DataEngConf had its first NY conference this fall with the goal of bringing Data Engineers and Data Scientists together. There wasn’t a unifying theme or tagline, but the ideas that kept coming up to me were
Making it easier for data to be exchanged and analyzed and
Broadening the use cases for tools that were originally built around specific niches.
As a team that works with both R and Pandas and with clients that use one or both, interoperability is huge for us. In particular, we’re really excited about the Apache Arrow project, which aims to be a high performance interface. In creating intermediate files in the data pipeline that need to be passed to different platforms or languages, around 80% of our run time has been spent on reading/writing CSVs.

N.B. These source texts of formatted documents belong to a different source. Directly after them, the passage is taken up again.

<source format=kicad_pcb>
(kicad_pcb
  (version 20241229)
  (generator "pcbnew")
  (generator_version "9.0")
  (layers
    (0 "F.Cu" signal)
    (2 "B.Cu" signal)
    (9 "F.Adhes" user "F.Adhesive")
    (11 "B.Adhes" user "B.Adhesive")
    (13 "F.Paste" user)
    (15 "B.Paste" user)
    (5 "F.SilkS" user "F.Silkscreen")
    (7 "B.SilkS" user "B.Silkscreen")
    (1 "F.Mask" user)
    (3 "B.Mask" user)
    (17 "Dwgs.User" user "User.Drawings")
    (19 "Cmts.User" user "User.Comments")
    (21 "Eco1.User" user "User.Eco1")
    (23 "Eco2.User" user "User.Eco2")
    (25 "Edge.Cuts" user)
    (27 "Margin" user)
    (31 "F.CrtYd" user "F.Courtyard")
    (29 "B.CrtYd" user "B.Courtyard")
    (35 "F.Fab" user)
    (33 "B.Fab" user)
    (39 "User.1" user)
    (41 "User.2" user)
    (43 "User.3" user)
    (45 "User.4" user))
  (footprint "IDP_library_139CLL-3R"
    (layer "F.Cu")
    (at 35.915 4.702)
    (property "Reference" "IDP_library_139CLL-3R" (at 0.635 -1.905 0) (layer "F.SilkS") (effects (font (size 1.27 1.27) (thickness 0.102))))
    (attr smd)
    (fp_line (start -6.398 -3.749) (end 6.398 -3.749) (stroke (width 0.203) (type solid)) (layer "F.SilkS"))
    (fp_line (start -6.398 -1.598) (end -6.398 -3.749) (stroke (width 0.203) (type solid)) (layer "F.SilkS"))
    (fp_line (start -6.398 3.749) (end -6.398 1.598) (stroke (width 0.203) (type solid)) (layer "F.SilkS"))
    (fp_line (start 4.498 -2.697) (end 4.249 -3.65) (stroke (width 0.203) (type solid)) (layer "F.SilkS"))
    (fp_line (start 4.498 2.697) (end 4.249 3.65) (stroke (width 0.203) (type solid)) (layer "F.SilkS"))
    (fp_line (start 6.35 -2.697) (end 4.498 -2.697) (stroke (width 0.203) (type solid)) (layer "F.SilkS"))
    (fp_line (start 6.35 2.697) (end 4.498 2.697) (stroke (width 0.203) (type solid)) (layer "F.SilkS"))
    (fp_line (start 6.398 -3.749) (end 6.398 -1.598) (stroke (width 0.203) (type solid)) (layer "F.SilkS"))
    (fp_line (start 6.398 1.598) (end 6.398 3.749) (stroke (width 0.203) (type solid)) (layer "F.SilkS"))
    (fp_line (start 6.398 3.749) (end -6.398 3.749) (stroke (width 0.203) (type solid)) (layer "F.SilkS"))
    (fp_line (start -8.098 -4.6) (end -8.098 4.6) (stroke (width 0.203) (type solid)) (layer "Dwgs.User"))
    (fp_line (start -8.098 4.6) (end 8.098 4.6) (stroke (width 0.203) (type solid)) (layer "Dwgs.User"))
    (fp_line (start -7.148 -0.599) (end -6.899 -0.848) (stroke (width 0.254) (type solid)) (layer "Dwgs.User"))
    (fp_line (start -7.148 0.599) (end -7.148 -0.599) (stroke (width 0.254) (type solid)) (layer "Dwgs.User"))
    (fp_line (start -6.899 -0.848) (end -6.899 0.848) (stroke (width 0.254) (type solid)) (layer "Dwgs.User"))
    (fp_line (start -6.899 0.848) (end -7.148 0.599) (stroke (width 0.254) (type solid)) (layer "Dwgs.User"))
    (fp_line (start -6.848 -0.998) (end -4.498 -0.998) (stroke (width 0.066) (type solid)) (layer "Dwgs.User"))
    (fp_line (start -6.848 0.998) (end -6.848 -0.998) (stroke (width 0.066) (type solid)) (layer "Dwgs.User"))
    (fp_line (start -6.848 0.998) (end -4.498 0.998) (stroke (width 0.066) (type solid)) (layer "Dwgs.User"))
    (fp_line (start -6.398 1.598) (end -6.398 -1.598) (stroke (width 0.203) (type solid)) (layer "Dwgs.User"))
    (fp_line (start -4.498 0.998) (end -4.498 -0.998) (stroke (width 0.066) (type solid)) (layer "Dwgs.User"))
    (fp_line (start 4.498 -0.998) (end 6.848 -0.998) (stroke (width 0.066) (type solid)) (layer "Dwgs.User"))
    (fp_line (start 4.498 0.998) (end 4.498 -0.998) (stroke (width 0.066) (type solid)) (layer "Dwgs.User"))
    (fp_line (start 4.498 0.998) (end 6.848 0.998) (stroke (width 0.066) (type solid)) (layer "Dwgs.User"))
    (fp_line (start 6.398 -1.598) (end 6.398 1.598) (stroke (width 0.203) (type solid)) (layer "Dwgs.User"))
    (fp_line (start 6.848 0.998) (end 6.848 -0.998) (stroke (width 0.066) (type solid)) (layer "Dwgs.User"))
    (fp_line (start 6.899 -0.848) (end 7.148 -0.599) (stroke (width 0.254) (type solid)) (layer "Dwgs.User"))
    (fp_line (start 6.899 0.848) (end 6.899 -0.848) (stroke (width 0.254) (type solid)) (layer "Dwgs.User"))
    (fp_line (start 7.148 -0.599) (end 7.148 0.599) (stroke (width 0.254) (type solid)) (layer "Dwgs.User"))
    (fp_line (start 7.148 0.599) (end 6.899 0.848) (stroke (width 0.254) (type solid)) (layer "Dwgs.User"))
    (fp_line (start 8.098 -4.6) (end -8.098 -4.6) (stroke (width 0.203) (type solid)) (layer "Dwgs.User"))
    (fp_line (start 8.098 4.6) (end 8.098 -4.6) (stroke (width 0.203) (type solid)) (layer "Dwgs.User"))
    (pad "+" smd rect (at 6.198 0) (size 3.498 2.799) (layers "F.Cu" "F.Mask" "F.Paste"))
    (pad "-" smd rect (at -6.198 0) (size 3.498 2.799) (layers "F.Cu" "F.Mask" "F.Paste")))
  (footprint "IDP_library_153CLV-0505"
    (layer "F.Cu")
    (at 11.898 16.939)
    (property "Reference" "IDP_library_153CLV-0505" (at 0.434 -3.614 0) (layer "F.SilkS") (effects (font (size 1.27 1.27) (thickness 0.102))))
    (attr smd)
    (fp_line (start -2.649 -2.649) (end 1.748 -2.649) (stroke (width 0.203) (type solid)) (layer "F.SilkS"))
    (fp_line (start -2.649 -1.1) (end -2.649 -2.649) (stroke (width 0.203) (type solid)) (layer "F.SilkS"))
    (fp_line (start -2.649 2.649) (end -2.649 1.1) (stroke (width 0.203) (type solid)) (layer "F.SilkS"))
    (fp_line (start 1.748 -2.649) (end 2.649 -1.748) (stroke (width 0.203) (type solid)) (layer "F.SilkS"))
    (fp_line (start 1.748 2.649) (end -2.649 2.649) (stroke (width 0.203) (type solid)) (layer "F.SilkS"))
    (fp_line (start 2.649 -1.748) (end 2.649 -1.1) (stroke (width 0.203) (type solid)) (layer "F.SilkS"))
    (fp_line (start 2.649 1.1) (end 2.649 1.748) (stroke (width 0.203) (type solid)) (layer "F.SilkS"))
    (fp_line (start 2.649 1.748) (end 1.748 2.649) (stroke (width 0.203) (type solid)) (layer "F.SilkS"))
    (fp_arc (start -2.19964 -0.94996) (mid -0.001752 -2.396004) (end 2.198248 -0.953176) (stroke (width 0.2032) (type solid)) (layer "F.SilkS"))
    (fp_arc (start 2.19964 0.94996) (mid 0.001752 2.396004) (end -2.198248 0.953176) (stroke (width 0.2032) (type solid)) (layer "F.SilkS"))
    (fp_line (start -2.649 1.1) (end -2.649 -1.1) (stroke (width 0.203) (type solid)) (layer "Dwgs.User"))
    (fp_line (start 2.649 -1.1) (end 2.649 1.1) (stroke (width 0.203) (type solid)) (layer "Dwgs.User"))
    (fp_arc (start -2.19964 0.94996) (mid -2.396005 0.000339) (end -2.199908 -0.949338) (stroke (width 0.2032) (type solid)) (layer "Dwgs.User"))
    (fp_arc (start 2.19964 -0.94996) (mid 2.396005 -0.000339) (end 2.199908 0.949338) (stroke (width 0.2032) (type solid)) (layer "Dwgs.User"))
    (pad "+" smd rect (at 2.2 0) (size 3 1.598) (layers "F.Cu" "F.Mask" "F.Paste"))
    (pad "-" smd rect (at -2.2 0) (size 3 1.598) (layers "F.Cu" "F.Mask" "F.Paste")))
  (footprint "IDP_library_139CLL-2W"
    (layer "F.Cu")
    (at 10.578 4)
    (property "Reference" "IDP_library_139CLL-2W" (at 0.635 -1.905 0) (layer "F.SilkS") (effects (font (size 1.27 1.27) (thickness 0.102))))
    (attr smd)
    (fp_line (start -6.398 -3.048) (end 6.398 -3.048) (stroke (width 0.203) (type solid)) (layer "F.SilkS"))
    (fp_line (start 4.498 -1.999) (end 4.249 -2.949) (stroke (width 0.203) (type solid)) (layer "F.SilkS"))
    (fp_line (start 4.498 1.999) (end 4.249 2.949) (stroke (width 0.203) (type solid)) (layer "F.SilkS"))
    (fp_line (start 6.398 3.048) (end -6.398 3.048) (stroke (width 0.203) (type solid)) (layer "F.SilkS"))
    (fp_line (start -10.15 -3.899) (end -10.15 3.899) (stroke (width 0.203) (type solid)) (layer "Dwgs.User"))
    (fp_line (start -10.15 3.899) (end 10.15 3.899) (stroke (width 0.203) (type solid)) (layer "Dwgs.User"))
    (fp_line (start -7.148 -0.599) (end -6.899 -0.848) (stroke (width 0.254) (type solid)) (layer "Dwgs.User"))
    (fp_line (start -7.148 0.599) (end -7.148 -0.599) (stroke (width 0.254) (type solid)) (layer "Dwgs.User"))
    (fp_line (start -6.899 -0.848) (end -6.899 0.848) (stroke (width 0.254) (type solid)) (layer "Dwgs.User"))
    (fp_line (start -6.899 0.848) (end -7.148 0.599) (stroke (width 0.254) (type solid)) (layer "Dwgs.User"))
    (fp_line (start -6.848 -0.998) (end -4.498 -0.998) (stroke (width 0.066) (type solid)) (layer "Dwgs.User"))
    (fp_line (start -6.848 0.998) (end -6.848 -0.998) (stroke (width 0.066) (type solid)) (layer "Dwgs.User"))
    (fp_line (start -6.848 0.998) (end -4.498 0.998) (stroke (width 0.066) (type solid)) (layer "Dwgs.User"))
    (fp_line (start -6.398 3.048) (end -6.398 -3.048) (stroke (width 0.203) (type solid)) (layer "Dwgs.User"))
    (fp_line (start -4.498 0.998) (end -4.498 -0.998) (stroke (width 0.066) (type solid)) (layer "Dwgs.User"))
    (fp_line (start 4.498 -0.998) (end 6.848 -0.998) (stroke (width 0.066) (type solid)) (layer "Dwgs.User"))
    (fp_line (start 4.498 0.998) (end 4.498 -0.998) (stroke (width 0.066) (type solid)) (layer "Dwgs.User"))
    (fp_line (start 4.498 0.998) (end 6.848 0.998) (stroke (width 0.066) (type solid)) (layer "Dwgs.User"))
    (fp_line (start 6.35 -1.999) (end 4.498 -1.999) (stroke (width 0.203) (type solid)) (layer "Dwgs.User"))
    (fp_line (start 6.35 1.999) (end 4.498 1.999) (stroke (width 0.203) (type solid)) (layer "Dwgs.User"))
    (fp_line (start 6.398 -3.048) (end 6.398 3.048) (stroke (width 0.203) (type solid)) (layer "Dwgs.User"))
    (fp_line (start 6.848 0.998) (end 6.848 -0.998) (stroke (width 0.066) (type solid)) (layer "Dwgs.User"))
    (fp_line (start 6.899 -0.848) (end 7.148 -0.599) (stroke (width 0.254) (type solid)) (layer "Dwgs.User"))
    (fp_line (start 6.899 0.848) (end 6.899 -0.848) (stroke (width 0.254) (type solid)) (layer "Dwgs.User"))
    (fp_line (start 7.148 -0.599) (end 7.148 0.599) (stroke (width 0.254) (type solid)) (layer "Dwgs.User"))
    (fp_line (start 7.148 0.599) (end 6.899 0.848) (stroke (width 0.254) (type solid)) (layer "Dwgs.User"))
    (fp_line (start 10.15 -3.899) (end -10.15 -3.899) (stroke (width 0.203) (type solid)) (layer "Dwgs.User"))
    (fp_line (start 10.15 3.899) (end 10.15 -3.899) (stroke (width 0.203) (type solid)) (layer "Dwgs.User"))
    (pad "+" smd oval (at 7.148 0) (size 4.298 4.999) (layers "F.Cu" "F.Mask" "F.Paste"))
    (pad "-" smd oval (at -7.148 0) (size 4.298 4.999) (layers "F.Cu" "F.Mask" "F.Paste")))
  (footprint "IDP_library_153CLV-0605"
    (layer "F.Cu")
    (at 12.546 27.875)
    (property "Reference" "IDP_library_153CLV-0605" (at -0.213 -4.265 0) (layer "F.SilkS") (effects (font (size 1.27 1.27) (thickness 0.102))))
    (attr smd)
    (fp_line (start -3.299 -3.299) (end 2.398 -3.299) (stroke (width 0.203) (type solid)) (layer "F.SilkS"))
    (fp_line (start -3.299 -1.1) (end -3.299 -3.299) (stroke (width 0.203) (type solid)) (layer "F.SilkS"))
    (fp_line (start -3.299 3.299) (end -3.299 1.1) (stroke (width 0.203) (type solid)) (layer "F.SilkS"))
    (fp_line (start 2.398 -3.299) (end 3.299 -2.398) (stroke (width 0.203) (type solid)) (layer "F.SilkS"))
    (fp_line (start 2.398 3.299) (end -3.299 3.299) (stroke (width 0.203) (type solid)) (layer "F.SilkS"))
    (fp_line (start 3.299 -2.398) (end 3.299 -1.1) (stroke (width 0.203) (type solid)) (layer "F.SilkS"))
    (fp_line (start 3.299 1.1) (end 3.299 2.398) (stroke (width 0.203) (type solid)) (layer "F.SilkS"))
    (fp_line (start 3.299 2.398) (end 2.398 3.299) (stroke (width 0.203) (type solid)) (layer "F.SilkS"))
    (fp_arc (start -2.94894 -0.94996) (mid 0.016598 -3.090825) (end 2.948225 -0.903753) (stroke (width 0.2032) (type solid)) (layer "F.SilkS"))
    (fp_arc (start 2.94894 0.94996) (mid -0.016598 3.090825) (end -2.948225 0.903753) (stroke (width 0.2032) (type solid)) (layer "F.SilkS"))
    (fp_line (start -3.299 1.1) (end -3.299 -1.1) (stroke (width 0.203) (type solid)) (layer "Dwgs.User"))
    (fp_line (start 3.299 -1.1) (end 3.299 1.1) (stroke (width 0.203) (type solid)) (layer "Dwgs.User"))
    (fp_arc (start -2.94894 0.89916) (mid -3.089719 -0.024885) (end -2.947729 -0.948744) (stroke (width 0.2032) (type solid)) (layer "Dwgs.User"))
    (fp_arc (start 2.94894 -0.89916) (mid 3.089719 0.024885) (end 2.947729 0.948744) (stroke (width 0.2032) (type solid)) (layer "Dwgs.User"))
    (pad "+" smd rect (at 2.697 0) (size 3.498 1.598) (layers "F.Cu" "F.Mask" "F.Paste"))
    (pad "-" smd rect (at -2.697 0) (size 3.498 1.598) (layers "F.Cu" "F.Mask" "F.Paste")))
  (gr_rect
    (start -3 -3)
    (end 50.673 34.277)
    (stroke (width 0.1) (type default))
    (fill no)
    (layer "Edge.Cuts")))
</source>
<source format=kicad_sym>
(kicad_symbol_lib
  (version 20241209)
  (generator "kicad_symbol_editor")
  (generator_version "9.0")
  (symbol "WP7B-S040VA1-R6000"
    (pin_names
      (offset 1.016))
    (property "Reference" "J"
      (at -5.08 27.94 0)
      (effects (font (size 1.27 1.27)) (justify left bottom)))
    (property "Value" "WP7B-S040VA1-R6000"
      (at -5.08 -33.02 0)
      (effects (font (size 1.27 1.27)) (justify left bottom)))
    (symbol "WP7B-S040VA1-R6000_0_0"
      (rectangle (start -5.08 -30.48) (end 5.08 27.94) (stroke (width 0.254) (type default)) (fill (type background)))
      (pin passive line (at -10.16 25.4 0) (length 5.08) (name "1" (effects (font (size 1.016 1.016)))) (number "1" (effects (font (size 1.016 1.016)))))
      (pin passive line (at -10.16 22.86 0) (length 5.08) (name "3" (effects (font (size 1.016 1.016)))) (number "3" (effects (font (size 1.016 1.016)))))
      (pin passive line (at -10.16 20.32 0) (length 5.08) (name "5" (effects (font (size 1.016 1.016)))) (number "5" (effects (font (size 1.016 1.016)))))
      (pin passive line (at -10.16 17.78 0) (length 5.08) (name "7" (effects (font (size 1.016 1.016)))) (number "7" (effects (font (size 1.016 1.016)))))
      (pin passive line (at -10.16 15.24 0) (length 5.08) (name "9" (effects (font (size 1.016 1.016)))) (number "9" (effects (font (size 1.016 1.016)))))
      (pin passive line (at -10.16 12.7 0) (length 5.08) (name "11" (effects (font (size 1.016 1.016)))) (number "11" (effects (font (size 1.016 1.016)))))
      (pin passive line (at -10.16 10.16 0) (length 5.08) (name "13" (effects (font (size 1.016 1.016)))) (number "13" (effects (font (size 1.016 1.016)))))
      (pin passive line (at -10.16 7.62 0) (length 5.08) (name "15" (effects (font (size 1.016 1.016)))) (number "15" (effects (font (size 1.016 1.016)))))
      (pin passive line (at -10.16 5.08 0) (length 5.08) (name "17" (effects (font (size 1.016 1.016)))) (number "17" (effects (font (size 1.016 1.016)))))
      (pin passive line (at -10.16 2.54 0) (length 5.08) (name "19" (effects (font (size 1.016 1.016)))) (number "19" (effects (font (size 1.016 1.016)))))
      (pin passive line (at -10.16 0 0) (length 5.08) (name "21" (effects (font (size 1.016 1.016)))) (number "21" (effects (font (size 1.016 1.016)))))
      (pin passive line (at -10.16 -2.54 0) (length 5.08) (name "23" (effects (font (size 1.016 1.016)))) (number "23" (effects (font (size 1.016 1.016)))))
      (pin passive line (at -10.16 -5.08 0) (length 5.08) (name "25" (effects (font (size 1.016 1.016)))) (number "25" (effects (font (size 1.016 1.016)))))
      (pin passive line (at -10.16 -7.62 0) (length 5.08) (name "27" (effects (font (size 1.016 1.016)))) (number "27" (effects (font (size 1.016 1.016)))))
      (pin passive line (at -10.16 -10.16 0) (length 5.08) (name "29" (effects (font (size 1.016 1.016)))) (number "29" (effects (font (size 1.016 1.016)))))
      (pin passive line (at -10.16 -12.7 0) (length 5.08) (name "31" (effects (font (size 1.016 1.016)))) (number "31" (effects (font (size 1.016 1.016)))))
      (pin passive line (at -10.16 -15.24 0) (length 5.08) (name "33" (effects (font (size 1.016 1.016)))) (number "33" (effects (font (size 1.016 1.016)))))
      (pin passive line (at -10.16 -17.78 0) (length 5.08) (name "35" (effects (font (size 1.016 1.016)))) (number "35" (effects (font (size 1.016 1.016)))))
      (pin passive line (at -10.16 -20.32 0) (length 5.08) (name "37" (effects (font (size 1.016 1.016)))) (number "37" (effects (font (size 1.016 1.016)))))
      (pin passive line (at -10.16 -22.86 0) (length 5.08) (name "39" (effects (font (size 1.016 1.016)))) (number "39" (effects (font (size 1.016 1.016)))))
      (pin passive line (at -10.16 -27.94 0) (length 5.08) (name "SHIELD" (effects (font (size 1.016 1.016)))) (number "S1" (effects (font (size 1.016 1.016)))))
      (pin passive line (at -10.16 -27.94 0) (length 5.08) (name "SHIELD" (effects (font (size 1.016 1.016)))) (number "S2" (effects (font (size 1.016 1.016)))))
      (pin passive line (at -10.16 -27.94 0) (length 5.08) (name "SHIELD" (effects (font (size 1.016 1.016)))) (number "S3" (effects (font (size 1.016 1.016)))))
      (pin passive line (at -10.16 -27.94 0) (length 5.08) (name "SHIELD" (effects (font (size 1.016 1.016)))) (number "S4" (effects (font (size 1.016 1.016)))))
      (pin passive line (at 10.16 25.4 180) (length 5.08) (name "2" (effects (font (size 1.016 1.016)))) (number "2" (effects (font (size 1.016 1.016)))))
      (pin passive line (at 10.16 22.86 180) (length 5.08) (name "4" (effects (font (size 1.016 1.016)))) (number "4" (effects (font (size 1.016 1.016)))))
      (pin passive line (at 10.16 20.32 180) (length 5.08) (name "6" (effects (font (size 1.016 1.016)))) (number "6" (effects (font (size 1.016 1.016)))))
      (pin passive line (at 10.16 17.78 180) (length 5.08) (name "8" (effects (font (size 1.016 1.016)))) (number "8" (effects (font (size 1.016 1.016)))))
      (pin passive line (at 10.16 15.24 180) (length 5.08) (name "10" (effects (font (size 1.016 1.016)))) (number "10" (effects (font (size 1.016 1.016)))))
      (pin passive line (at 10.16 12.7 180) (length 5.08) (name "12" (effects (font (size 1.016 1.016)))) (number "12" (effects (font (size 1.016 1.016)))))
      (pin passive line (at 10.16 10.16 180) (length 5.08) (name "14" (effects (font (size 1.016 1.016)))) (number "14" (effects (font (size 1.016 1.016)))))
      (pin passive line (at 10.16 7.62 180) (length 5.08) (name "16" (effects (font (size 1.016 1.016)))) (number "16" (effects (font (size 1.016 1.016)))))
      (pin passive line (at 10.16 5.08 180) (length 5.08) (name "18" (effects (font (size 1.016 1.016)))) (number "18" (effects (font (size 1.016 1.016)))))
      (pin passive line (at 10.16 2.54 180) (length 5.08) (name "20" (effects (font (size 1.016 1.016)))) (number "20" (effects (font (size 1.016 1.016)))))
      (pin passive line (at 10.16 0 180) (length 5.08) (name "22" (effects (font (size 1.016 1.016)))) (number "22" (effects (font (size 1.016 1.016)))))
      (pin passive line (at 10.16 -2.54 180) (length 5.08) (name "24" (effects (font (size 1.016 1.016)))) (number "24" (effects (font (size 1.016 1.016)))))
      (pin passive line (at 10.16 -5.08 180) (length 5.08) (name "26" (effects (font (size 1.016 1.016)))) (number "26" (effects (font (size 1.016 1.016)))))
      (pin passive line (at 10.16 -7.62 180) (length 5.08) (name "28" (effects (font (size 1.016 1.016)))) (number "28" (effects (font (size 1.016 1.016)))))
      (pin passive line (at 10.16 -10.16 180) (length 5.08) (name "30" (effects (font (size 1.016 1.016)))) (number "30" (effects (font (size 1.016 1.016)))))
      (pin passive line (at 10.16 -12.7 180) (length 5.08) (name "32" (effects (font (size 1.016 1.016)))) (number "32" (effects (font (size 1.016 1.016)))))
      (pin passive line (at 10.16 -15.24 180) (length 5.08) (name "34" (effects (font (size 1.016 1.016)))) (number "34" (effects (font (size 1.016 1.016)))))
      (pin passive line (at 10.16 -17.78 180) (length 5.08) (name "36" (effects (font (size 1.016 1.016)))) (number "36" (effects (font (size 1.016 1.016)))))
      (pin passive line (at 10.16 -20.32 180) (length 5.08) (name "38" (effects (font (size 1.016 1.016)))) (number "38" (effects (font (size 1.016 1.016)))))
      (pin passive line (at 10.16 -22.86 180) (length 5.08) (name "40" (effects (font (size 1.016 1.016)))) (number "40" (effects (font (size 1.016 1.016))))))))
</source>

Apache Arrow aims to cut the serialization/deserialization process out of the flow, which could, with no other changes in our code, allow us to speed up data transformation roughly 4x. While Apache Arrow is still a ways away from being broadly implemented, R and Pandas have already worked on an alpha implementation for use between the two called Feather.
Other things we were excited to see:
- The Hadoop ecosystem seems increasingly focused on ingesting messier and more varied data sources
- Kafka has built a third client called Kafka Streams, which offers a set of lightweight libraries aimed at augmenting the capabilities of the simpler basic producer and consumer client paradigm without the much more complex architectures of Spark or Storm
On a less technical note, the idea of making data and data exploration more accessible to everyone was pervasive at the conference. Several Data Engineers mentioned in their talks that one of their goals was to not only make it easier for Data Scientists to run more complex experiments and iterate faster, but to allow people in roles not traditionally considered Data Science to explore the data and feel empowered to form insights on their own. We can’t agree more -- making data easy to explore and interact with is one of our core focuses here at Ideal Prediction.